Data items:
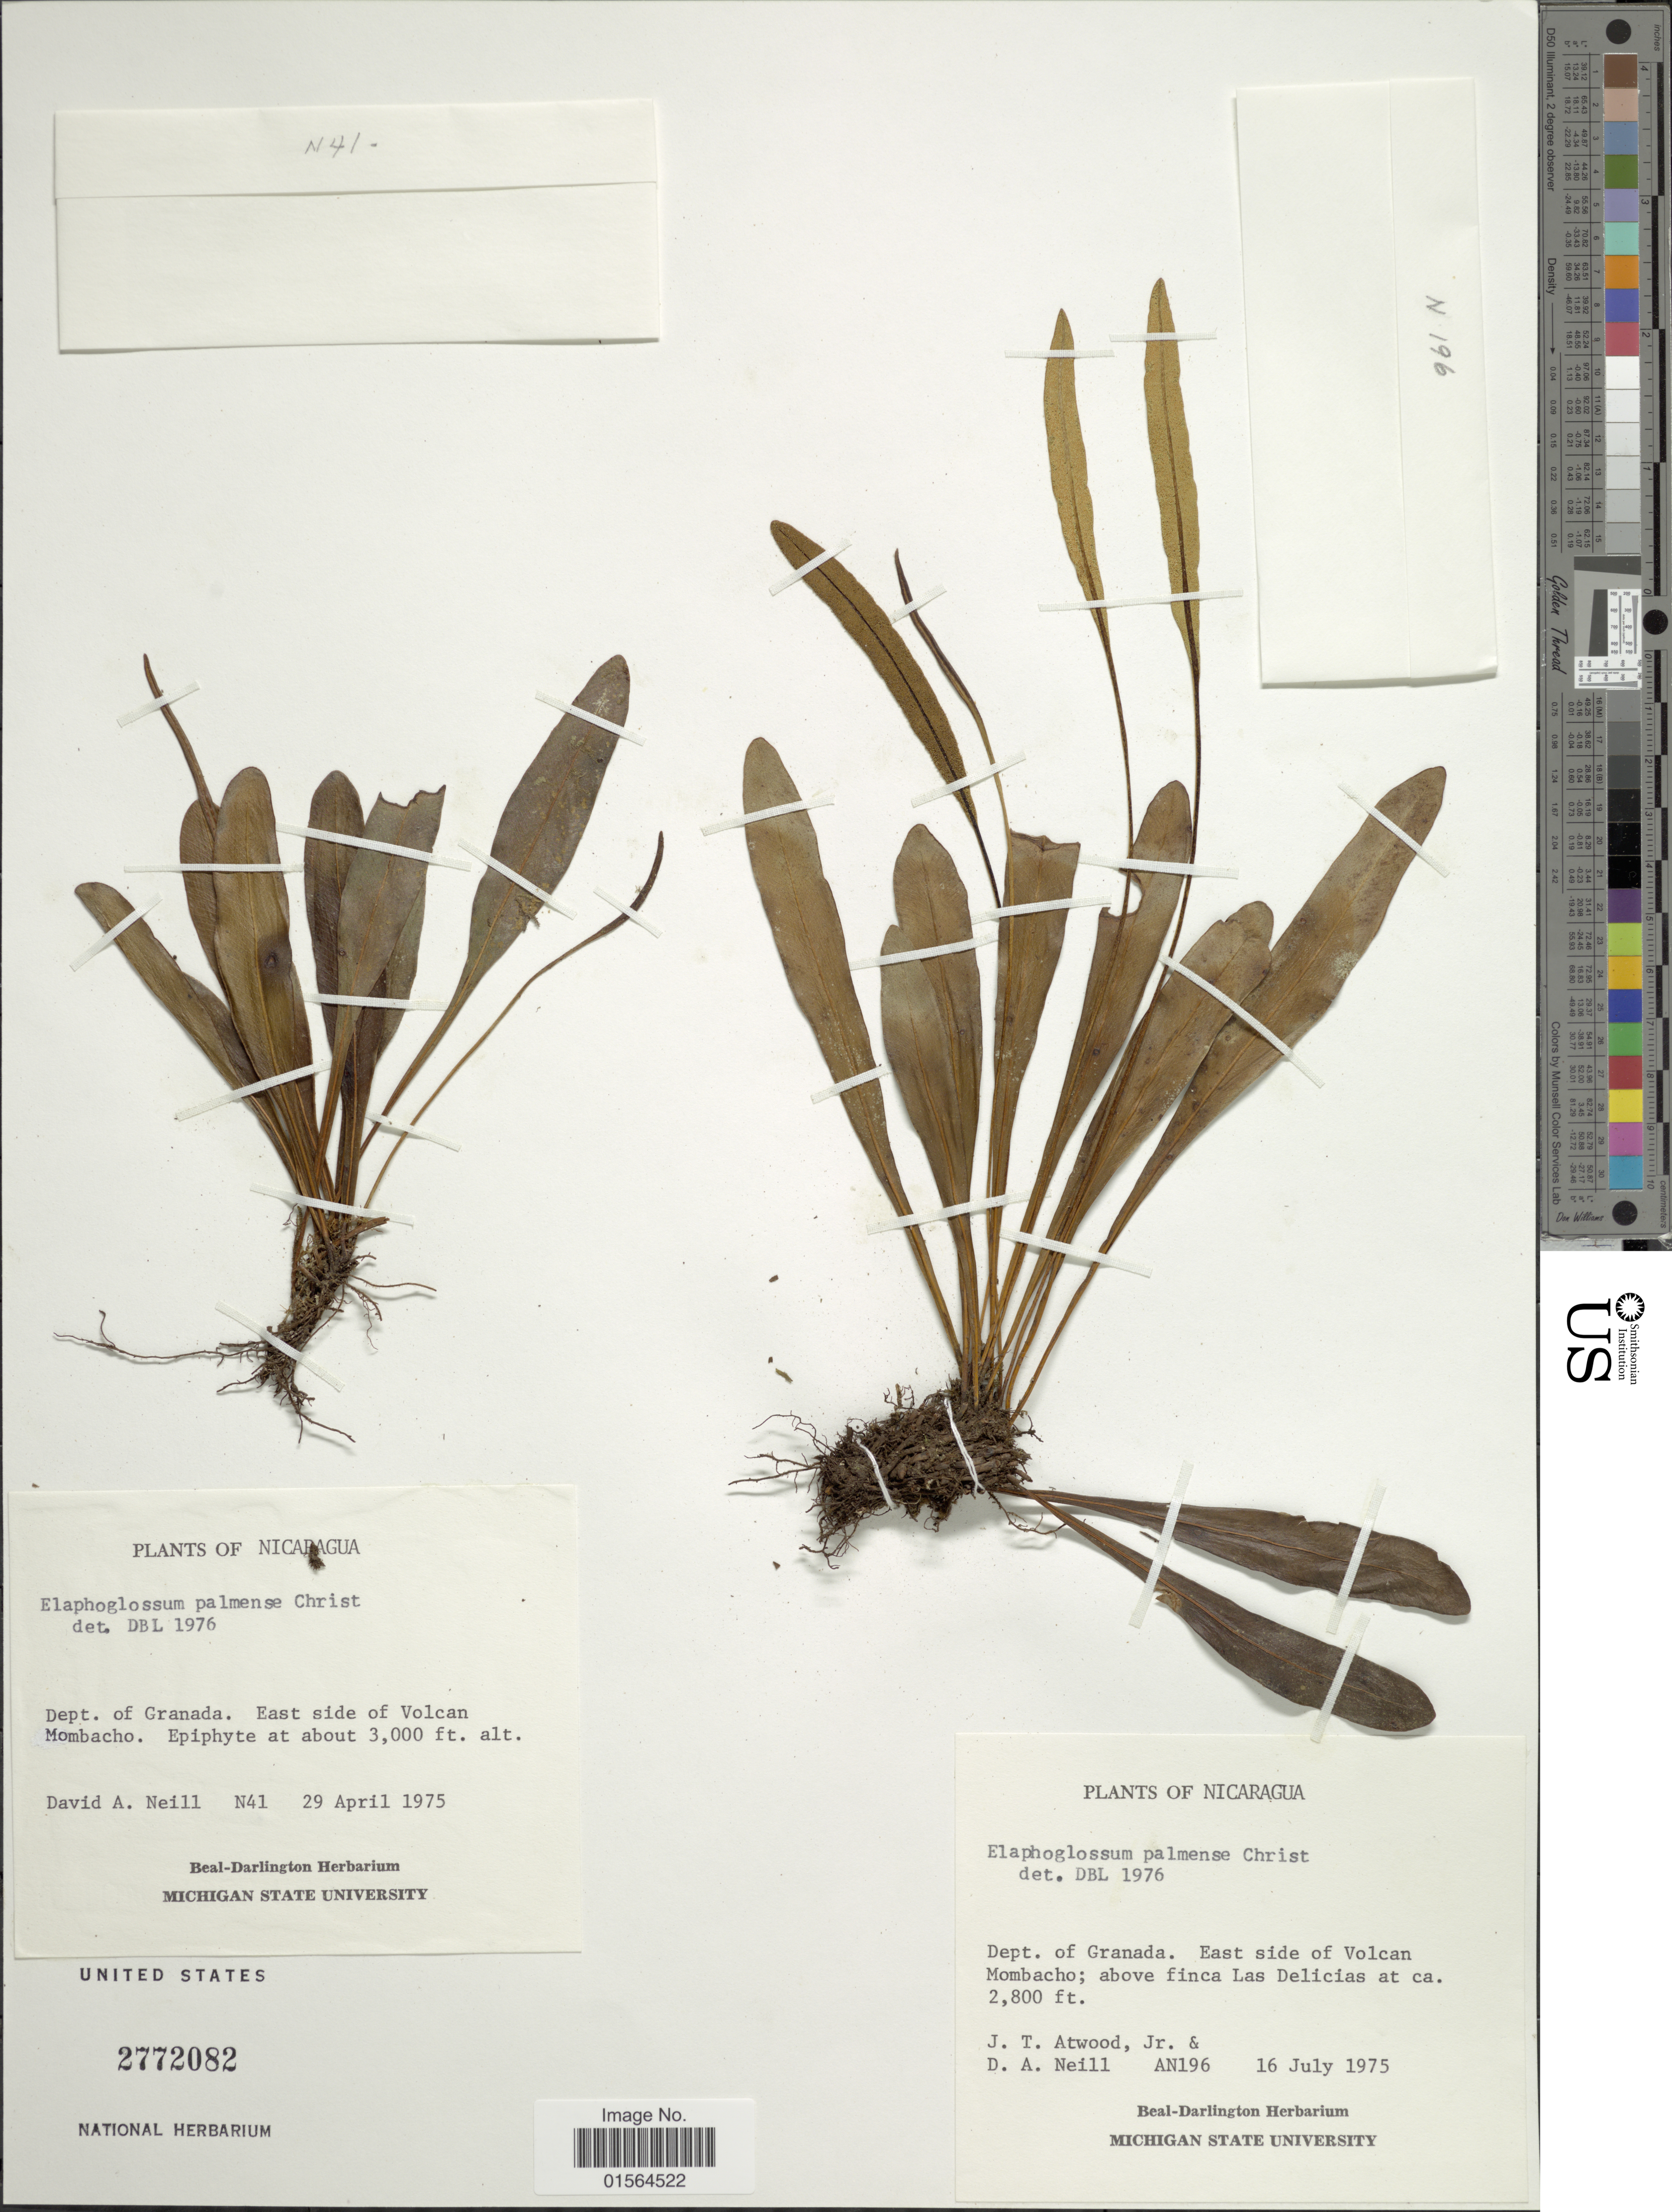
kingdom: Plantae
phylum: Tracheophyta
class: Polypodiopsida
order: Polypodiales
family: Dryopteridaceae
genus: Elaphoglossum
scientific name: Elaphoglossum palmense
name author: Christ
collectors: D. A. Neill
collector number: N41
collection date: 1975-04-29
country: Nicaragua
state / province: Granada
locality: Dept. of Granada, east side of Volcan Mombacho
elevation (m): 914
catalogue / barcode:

== Short problem ==
Render every line of the items above as a Markdown table with the columns "No." and "Field", numbering the rows and skipping blank lines. Omit the pictures.

== Result ==
| No. | Field |
|---|---|
| 1 | kingdom: Plantae |
| 2 | phylum: Tracheophyta |
| 3 | class: Polypodiopsida |
| 4 | order: Polypodiales |
| 5 | family: Dryopteridaceae |
| 6 | genus: Elaphoglossum |
| 7 | scientific name: Elaphoglossum palmense |
| 8 | name author: Christ |
| 9 | collectors: D. A. Neill |
| 10 | collector number: N41 |
| 11 | collection date: 1975-04-29 |
| 12 | country: Nicaragua |
| 13 | state / province: Granada |
| 14 | locality: Dept. of Granada, east side of Volcan Mombacho |
| 15 | elevation (m): 914 |
| 16 | catalogue / barcode: |